◆ **What the task asks**: Look in the material below for the line holding "inundassem o Oceano Índico.". Set it down exactly, with each later line up to and including the line holding "Назначаете время".

◆ **Provided records**:

---

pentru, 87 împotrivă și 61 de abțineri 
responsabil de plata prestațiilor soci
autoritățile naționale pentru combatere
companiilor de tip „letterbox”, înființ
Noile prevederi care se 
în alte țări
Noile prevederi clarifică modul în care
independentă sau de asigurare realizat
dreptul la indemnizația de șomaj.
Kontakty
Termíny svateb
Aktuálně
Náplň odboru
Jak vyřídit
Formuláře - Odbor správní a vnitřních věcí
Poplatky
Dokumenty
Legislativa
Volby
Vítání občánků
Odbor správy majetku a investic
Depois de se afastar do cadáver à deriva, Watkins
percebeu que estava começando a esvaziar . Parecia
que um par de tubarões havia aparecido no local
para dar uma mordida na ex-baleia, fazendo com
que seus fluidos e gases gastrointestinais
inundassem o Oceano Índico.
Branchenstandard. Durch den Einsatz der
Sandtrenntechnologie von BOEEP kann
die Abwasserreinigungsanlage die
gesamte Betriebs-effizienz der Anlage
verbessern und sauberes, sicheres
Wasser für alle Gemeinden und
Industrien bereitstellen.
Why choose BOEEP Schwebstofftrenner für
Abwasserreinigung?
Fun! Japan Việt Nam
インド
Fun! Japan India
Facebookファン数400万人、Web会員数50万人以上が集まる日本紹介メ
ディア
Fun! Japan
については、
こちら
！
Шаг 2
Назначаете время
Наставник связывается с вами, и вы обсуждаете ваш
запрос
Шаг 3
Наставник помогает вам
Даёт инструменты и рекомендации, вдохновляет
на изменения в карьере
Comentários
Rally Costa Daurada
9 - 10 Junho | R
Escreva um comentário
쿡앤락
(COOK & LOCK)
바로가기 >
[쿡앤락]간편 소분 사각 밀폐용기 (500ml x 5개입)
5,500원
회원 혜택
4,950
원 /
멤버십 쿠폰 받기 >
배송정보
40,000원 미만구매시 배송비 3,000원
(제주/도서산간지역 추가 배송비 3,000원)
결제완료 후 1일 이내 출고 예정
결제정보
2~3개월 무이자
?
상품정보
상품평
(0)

---

◆ **Task answer**:
inundassem o Oceano Índico.
Branchenstandard. Durch den Einsatz der
Sandtrenntechnologie von BOEEP kann
die Abwasserreinigungsanlage die
gesamte Betriebs-effizienz der Anlage
verbessern und sauberes, sicheres
Wasser für alle Gemeinden und
Industrien bereitstellen.
Why choose BOEEP Schwebstofftrenner für
Abwasserreinigung?
Fun! Japan Việt Nam
インド
Fun! Japan India
Facebookファン数400万人、Web会員数50万人以上が集まる日本紹介メ
ディア
Fun! Japan
については、
こちら
！
Шаг 2
Назначаете время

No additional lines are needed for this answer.